Quand on perd son filet en mer, il continue à tuer les poissons pendant des années, mais si le matériel est biodégradable, le filet pourri au bout de quelques semaines. Cela est dans la règlementation, mais il y a des difficultés pour faire respecter les textes par tout le monde. J’ajoute également la coopération sous régionale, car la biodiversité ne connait pas les frontières dans le delta du Saloum. Au niveau de la mangrove, on ne sait pas quand est-ce qu’on se trouve en Gambie ou au Sénégal, les écosystèmes ne connaissent pas les limites. Les frontières ont été créées par l’homme. Maintenant, chaque pays a sa façon de gérer. Aujourd’hui, tout le monde sait que les forêts à la frontière sénégalo-gambienne sont agressées et beaucoup disent que les trafiquants vont en Gambie avec le produit. Voilà pourquoi la coopération-Sahel est très importante. Si on ne le fait pas, on ne pourra pas protéger notre biodiversité.

En outre, il y a des institutions de l’Etat à qui on a confié la responsabilité de gérer cette diversité biologique telles que la Direction des eaux et forêts, la Direction des parcs nationaux, la Direction des aires marines protégées et aussi la Direction des pêches. Ce sont des institutions de l’Etat qui n’ont cependant pas tous les moyens nécessaires pour gérer les ressources de la biodiversité dans leur aire d’intervention. Ils n’ont pas assez de moyens matériels, de moyens humains et financiers pour le faire correctement. C’est un problème. Le sixième axe principal, c’est la formation et l’information des différents acteurs et la sensibilisation.

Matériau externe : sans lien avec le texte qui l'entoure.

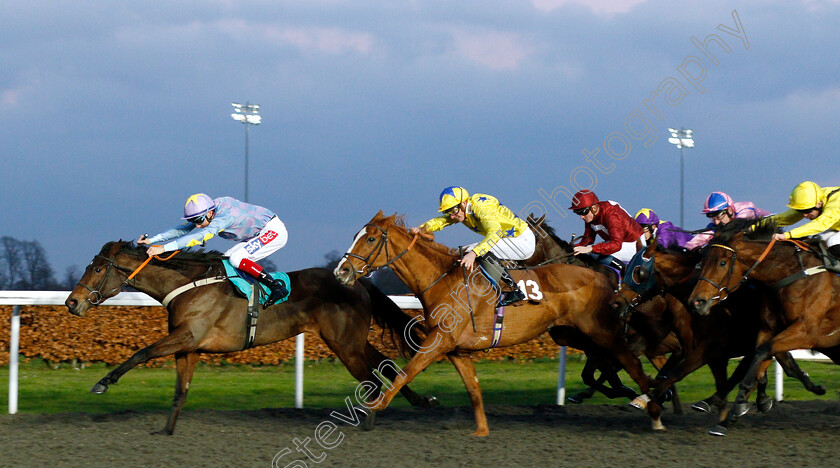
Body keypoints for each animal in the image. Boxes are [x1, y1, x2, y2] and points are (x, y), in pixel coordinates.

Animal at [65, 241, 440, 436]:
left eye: (97, 268)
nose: (72, 303)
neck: (187, 284)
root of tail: (356, 282)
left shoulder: (186, 335)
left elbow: (140, 353)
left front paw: (103, 382)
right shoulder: (189, 346)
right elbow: (180, 392)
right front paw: (167, 431)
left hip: (345, 345)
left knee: (372, 379)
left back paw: (370, 421)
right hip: (352, 342)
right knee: (387, 364)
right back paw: (421, 401)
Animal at [334, 212, 656, 436]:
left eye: (370, 239)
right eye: (356, 235)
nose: (342, 271)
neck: (441, 279)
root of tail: (601, 276)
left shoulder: (439, 341)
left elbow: (405, 372)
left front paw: (372, 409)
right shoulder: (456, 349)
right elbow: (474, 390)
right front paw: (481, 431)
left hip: (599, 330)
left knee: (629, 360)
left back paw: (652, 406)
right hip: (571, 335)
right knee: (610, 362)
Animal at [688, 219, 840, 436]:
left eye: (722, 262)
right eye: (702, 261)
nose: (696, 302)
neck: (791, 274)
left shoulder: (806, 331)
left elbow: (761, 353)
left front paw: (740, 404)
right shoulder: (769, 329)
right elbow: (762, 359)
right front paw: (730, 416)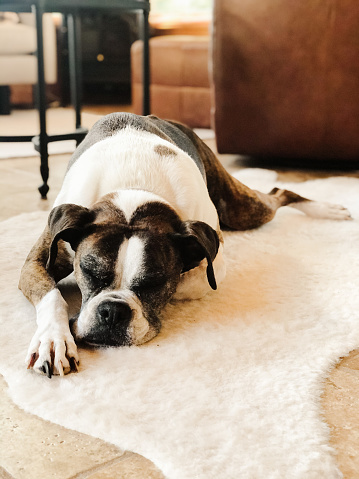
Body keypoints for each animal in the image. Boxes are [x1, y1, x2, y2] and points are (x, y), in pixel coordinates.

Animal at [19, 113, 352, 378]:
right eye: (88, 272)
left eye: (153, 284)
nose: (113, 311)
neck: (134, 189)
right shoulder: (37, 261)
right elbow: (52, 296)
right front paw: (53, 341)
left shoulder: (214, 260)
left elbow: (185, 282)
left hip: (241, 208)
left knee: (279, 191)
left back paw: (328, 210)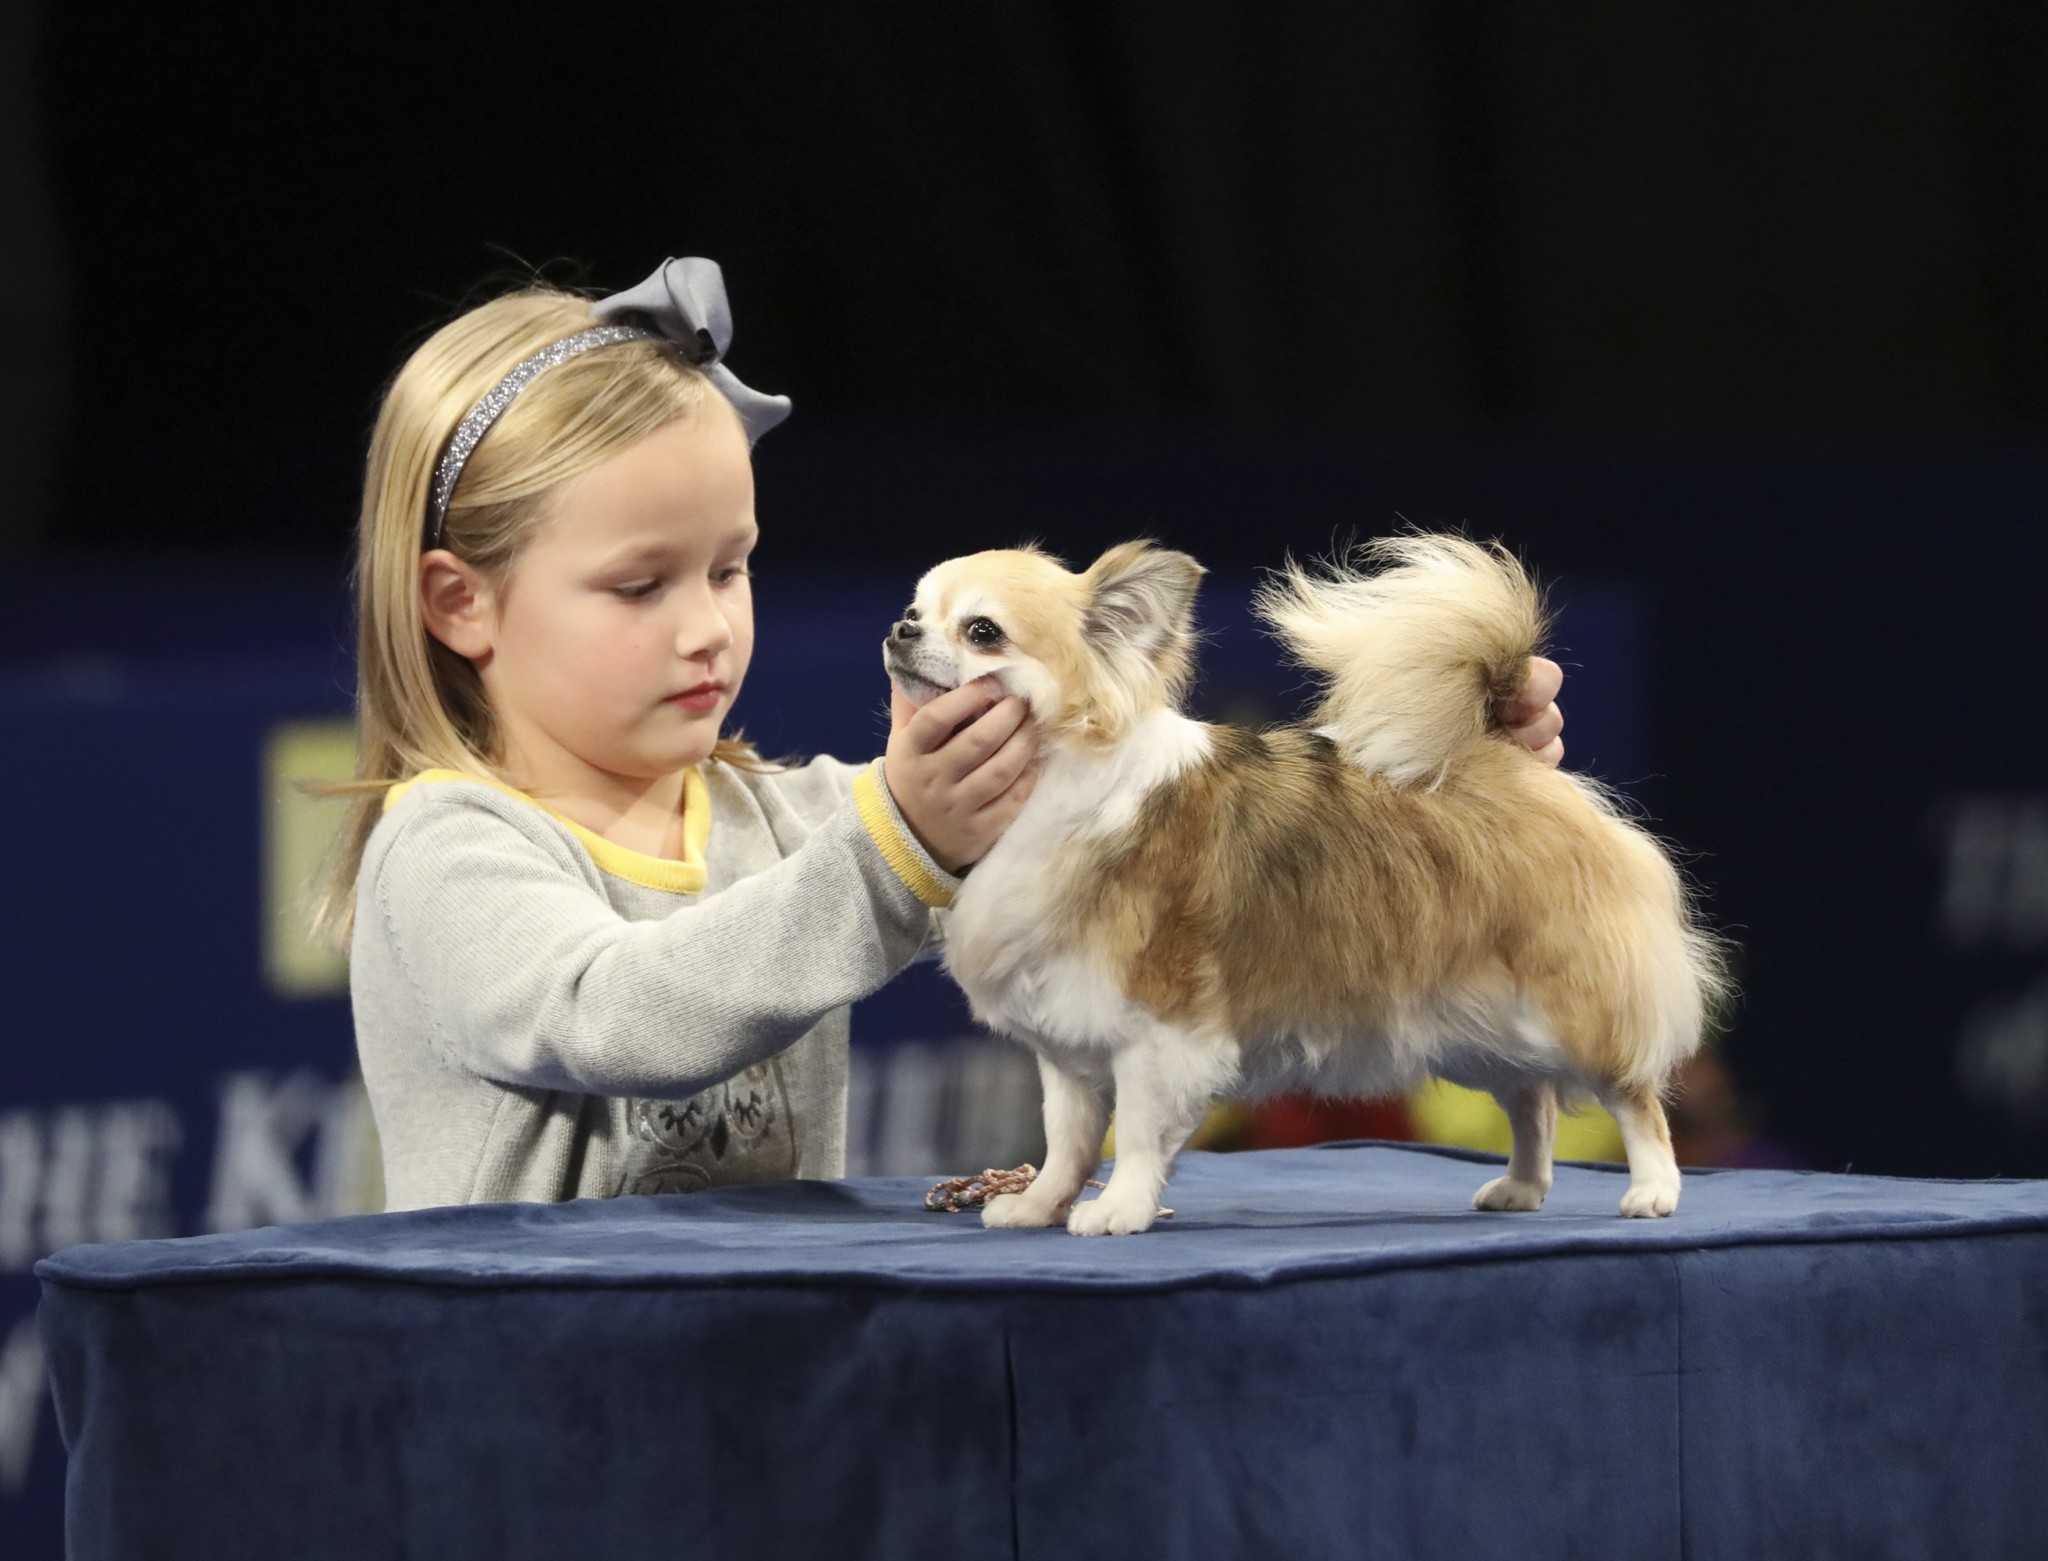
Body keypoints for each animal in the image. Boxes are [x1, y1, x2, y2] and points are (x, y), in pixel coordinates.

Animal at [884, 536, 1728, 1229]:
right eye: (917, 609)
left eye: (982, 631)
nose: (901, 628)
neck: (1053, 787)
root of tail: (1495, 754)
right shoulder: (1066, 1048)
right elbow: (1068, 1139)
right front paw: (1038, 1205)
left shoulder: (1161, 1030)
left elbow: (1141, 1132)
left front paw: (1119, 1209)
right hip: (1479, 1023)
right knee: (1533, 1102)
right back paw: (1520, 1187)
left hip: (1568, 1007)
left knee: (1632, 1096)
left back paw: (1653, 1190)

Comment l’institut œuvre en faveur de cette protection ?

Dans le domaine de la recherche, nous menons des activités dans le cadre de la connaissance de la biodiversité. Il y a aussi des activités d’identification des différents facteurs négatifs qui sont responsables des pertes de biodiversité, mais aussi nous sommes en train de travailler dans le domaine de la valorisation de cette biodiversité. C’est important, parce que nous avons besoin de cette biodiversité. Il ne s’agit pas de la laisser tel quelle, de la contempler. Nous donc menons des activités de recherche en vue de la valoriser. Dans le cadre du volet Recherche et développement, dans la zone de Kabakoto, nous avons mené des activités de recherche dans le domaine socio-économique, pour voir un peu comment les populations vivent, comment elles utilisent les différentes ressources des écosystèmes, pour connaitre aussi leurs difficultés. On a des projets de développement qui ont eu un volet de reboisement de zones dégradés.

Donc, on a essayé de mettre les résultats de nos recherches en œuvre, de les valoriser par le biais de partenaires. Nous avons également la formation de nos étudiants, nous avons inscrit la biodiversité dans nos modules de formation à l’ISE, et lors des journées de l’environnement, nous faisons régulièrement des activités de reboisement pour contribuer à la préservation de notre biodiversité et à l’amélioration de notre cadre de vie. On a des collègues qui travaillent dans le domaine de la valorisation des boues de vidange pour la fertilisation des sols.

Vos travaux entrent-ils dans la mise en œuvre des politiques publiques ?

Cette question revient au ministère de l’Environnement et du Développement durable. Ce que je peux dire, c’est que nous collaborons avec différents ministères dans le domaine de la biodiversité. C’est nous qui avons rédigé les premiers documents de biodiversité, en collaboration avec tous les ministères. C’est un exemple extraordinaire piloté par le ministère de l’Environnement. Nous étions les maitres d’œuvre. Nous avons rendu plusieurs rapports stratégiques en rapport avec la biodiversité. Maintenant, l’utilisation qui en est faite ne relève pas de notre ressort.